Fan-out in ecommerce research is therefore driven by mapping how buyers compare options across multiple criteria, because AI now executes much of that comparative reasoning on behalf of the user.

Why AI performance reporting changes optimisation priorities

With AI performance now being reported separately from traditional search metrics, brands can observe that impressions and citations do not always correlate with ranking positions. Some content performs strongly in grounding contexts yet weakly in exploratory ones. Other content appears in expanded journeys but fails to anchor authoritative responses.

This reveals a structural truth in which AI visibility operates across two invisible layers — the evidence layer and the expansion layer. The evidence layer determines whether your content is trusted enough to be reused. The expansion layer determines whether your content is broad enough to be discovered within compressed research journeys.

Optimising for one without the other creates imbalance, since a brand that only focuses on grounding becomes authoritative but narrow, while a brand that only focuses on fan-out becomes expansive but fragile in trust-sensitive contexts.

Strategic implications for travel, SaaS, and ecommerce

Travel brands must combine regulatory clarity with comparative depth and inspirational breadth, investing in structured factual resources for grounding while also building comprehensive itinerary variations and decision frameworks for fan-out, because discovery increasingly begins upstream in AI summaries long before users click into traditional comparison flows.

SaaS companies must invest in documentation, security transparency, deployment clarity, integration detail, and performance benchmarks to win grounding exposure, while simultaneously building industry-specific content, scenario-driven landing pages, and ecosystem narratives that capture fan-out visibility across complex buying journeys.

Ecommerce businesses must treat policies, specifications, benchmarks, and comparison tools as strategic assets rather than compliance afterthoughts, since these pages anchor grounding, while structured buyer guides, persona-led content, and scenario mapping drive fan-out discovery inside compressed evaluation funnels.

The mindset shift

Traditional SEO asked whether you ranked for a query. AI visibility asks whether you are selected during both validation and expansion. Grounding determines whether you are safe to trust. Fan-out determines whether you are sufficiently broad and contextually rich to matter within a compressed research journey.

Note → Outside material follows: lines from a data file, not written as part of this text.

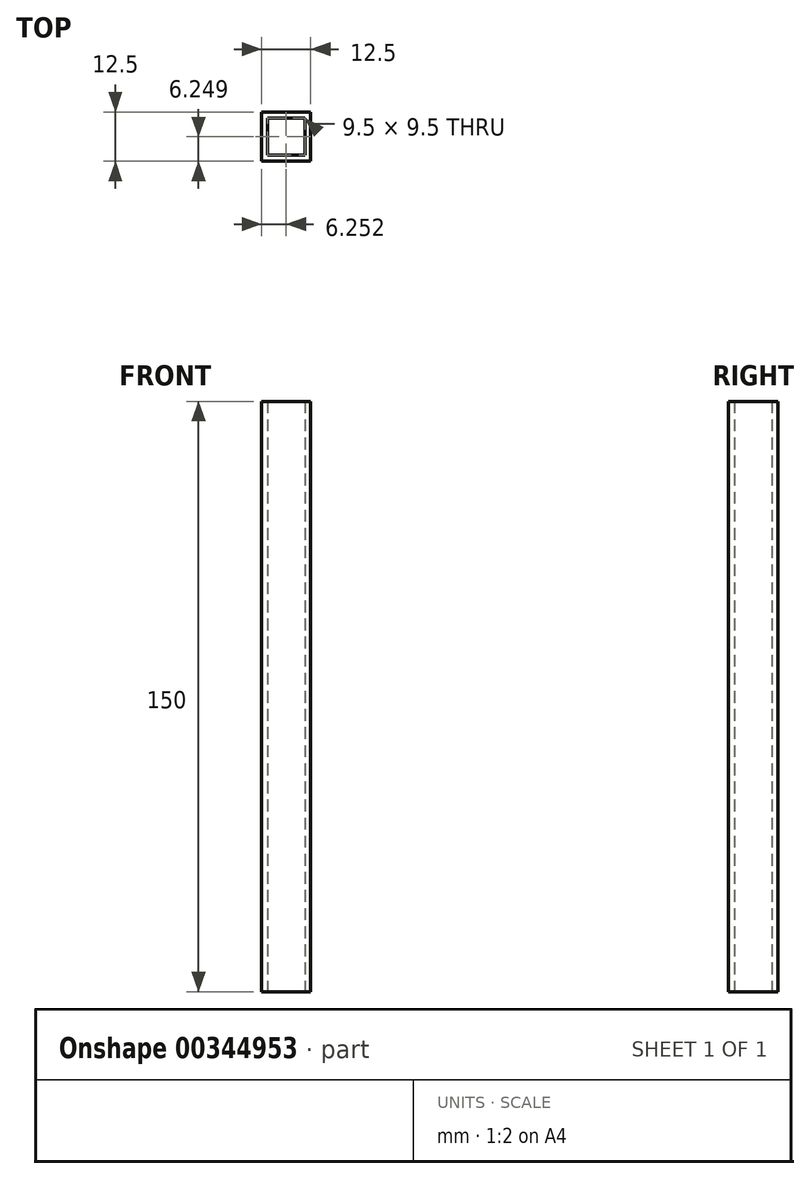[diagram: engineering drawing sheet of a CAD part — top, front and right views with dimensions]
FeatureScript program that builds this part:
annotation { "Feature Type Name" : "Feature", "Feature Type Description" : "" }
export const myFeature = defineFeature(function(context is Context, id is Id, definition is map)
    precondition{}
    {
        {
            var Q0;
            Q0=qCreatedBy(makeId("Top.planeOp"),FACE);
            var sketch = newSketch(context, id + "F0", { "sketchPlane" : qUnion([Q0])});
            skLineSegment(sketch, "E0.bottom", {"start": v(-6.2, 6.54) * mm, "end": v(3.3, 6.54) * mm});
            skLineSegment(sketch, "E0.top", {"start": v(-6.2, -2.96) * mm, "end": v(3.3, -2.96) * mm});
            skLineSegment(sketch, "E0.left", {"start": v(-6.2, 6.54) * mm, "end": v(-6.2, -2.96) * mm});
            skLineSegment(sketch, "E0.right", {"start": v(3.3, 6.54) * mm, "end": v(3.3, -2.96) * mm});
            skLineSegment(sketch, "E1.0", {"start": v(-7.7, 8.04) * mm, "end": v(4.8, 8.04) * mm});
            skLineSegment(sketch, "E1.1", {"start": v(-7.7, 8.04) * mm, "end": v(-7.7, -4.46) * mm});
            skLineSegment(sketch, "E1.2", {"start": v(-7.7, -4.46) * mm, "end": v(4.8, -4.46) * mm});
            skLineSegment(sketch, "E1.3", {"start": v(4.8, 8.04) * mm, "end": v(4.8, -4.46) * mm});
            skSolve(sketch);
        }
        {
            var Q0;
            Q0 = qSketchRegion(id + "F0", true);
            extrude(context, id + "F1", {"entities" : qUnion([Q0]), "flatOperationType" : FlatOperationType.REMOVE, "depth" : 150 * mm, "offsetDistance" : 25 * mm, "domain" : OperationDomain.MODEL});
        }
    });
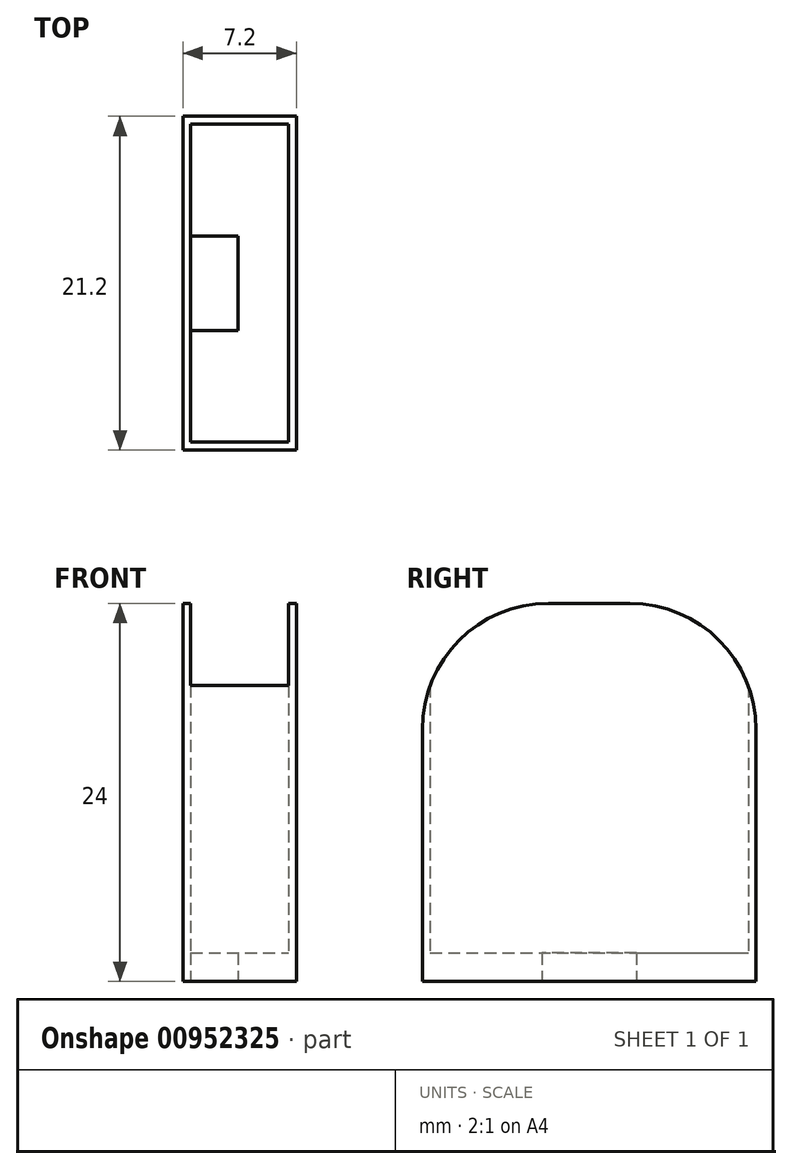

In the wake of AI performance reporting, brands must design content systems that deliberately support both layers. Authority without breadth limits discovery and breadth without authority limits inclusion. Winning in AI environments therefore requires structural thinking that accounts not only for what users type but also for how AI systems interpret, expand, validate, and synthesise those queries before presenting a single composed answer.

Grounding builds credibility. Fan-out builds surface area. Sustainable AI visibility depends on deliberately engineering both into your content architecture rather than relying on traditional ranking logic alone.